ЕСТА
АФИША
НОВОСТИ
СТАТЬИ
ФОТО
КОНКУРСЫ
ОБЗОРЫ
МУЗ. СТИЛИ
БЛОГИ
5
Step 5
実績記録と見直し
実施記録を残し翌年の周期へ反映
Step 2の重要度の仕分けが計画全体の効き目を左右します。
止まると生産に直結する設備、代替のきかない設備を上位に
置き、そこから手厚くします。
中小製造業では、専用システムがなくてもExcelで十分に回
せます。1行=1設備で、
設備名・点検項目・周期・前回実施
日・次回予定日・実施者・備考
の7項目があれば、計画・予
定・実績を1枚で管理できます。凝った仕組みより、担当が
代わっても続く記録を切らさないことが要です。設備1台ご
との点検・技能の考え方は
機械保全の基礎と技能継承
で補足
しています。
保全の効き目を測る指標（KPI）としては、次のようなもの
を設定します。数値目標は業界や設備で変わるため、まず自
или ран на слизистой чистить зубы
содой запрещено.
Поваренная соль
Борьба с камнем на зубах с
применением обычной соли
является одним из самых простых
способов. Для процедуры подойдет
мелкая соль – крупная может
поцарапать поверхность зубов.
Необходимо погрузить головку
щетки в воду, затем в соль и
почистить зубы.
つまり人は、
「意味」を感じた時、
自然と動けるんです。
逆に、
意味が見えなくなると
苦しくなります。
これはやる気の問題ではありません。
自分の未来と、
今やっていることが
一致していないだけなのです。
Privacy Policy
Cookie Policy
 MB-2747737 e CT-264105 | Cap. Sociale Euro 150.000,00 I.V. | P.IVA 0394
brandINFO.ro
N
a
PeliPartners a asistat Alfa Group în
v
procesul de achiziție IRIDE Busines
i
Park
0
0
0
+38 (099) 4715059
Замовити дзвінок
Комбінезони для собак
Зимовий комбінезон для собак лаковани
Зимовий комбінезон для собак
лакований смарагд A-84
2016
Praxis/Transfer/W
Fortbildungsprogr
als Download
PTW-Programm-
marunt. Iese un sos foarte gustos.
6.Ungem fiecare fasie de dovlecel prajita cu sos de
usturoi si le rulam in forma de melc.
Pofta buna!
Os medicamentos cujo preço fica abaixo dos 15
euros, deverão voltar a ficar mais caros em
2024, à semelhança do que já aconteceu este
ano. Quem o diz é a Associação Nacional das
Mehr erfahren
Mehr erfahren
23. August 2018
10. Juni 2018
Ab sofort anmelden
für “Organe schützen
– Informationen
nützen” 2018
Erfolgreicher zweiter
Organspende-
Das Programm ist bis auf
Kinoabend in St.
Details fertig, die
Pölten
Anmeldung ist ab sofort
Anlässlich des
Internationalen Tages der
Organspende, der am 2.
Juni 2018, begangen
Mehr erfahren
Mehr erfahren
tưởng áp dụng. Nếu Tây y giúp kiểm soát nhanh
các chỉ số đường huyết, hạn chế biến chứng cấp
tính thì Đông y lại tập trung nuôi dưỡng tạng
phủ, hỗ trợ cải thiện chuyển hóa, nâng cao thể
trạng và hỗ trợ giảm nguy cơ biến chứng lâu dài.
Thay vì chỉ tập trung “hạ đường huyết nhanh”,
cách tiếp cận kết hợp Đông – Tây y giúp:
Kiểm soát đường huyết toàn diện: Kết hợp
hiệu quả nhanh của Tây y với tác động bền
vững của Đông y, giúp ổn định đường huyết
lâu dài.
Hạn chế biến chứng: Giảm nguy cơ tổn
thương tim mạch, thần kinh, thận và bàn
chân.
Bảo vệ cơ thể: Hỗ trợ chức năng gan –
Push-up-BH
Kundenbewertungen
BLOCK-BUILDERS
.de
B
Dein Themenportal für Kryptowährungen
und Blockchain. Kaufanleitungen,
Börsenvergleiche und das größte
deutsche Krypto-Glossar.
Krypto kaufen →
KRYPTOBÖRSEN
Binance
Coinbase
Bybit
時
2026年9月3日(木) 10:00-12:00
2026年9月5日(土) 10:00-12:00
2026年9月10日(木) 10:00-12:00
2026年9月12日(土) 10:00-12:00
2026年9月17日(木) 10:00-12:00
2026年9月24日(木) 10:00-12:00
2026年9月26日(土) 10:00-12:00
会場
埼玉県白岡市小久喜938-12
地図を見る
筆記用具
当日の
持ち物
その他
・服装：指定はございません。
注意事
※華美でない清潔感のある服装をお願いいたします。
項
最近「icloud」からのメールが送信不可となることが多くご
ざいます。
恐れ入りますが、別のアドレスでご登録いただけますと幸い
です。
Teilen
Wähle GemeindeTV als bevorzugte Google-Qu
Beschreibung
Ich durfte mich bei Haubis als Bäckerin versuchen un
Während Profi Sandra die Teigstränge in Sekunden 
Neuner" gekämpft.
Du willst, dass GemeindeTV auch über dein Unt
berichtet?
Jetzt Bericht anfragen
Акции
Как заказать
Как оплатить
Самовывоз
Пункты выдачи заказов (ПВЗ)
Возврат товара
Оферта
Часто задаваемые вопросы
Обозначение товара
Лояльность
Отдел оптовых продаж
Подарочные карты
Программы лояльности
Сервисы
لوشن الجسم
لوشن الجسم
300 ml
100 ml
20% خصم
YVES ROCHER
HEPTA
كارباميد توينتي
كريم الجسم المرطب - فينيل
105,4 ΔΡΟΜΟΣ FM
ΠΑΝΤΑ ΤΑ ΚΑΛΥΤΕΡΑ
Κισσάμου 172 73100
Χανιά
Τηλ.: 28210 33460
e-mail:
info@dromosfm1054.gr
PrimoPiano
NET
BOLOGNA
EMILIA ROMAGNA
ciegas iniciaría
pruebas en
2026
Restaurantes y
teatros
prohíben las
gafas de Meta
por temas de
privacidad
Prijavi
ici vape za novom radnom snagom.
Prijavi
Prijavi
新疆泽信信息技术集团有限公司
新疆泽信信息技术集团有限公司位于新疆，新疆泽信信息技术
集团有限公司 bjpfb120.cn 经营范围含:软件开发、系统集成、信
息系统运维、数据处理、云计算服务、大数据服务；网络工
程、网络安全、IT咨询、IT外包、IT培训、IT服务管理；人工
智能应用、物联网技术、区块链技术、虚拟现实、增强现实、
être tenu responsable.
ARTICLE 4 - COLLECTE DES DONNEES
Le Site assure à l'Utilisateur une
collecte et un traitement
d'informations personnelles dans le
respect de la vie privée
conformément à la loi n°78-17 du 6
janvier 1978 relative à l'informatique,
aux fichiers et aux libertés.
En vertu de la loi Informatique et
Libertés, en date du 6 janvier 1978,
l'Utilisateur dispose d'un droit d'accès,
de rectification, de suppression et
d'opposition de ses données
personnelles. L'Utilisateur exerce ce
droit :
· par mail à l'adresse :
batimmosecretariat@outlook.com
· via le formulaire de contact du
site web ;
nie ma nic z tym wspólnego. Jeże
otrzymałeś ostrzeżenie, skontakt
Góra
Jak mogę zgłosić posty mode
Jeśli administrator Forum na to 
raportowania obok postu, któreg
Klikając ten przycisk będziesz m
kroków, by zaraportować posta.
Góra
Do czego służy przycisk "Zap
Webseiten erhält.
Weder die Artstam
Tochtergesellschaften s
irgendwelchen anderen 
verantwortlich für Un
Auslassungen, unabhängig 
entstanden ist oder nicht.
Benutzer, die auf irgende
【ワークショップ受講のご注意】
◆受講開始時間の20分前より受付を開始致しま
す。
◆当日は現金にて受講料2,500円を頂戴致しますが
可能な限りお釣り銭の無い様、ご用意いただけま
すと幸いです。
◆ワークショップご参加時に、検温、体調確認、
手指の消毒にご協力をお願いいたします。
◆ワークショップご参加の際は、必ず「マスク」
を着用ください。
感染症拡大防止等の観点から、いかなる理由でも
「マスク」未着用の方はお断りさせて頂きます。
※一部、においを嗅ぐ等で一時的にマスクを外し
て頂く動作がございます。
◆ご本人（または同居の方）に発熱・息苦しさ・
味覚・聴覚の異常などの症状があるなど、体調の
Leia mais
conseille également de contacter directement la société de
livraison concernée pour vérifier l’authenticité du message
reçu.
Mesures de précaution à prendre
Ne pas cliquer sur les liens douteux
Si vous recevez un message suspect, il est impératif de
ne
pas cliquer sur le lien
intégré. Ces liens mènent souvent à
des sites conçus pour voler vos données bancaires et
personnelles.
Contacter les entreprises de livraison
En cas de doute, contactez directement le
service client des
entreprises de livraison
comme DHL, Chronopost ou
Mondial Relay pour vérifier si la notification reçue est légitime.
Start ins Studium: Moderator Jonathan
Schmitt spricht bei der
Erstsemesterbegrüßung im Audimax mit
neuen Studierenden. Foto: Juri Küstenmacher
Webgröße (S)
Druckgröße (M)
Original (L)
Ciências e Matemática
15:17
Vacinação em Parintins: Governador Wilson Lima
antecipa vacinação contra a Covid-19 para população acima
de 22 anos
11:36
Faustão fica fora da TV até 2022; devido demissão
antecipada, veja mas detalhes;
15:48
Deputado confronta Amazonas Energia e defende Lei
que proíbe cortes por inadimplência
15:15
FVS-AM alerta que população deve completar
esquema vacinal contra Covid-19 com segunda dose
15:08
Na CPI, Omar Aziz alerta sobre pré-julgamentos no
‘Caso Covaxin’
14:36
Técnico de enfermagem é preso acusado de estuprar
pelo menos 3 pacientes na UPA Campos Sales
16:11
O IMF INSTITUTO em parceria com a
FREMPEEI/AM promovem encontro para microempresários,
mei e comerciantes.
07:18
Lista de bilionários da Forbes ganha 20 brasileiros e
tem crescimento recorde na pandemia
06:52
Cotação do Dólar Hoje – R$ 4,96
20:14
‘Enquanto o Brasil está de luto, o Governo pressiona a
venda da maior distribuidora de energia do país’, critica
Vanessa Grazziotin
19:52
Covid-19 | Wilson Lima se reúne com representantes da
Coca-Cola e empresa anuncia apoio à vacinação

━━━━━━━━━━━━━━━━━━━━

* Exercise directions
Reproduce the text of the items word for word, from the very first line through the line containing "との点検・技能の考え方は", including that line.

* Answer section
ЕСТА
АФИША
НОВОСТИ
СТАТЬИ
ФОТО
КОНКУРСЫ
ОБЗОРЫ
МУЗ. СТИЛИ
БЛОГИ
5
Step 5
実績記録と見直し
実施記録を残し翌年の周期へ反映
Step 2の重要度の仕分けが計画全体の効き目を左右します。
止まると生産に直結する設備、代替のきかない設備を上位に
置き、そこから手厚くします。
中小製造業では、専用システムがなくてもExcelで十分に回
せます。1行=1設備で、
設備名・点検項目・周期・前回実施
日・次回予定日・実施者・備考
の7項目があれば、計画・予
定・実績を1枚で管理できます。凝った仕組みより、担当が
代わっても続く記録を切らさないことが要です。設備1台ご
との点検・技能の考え方は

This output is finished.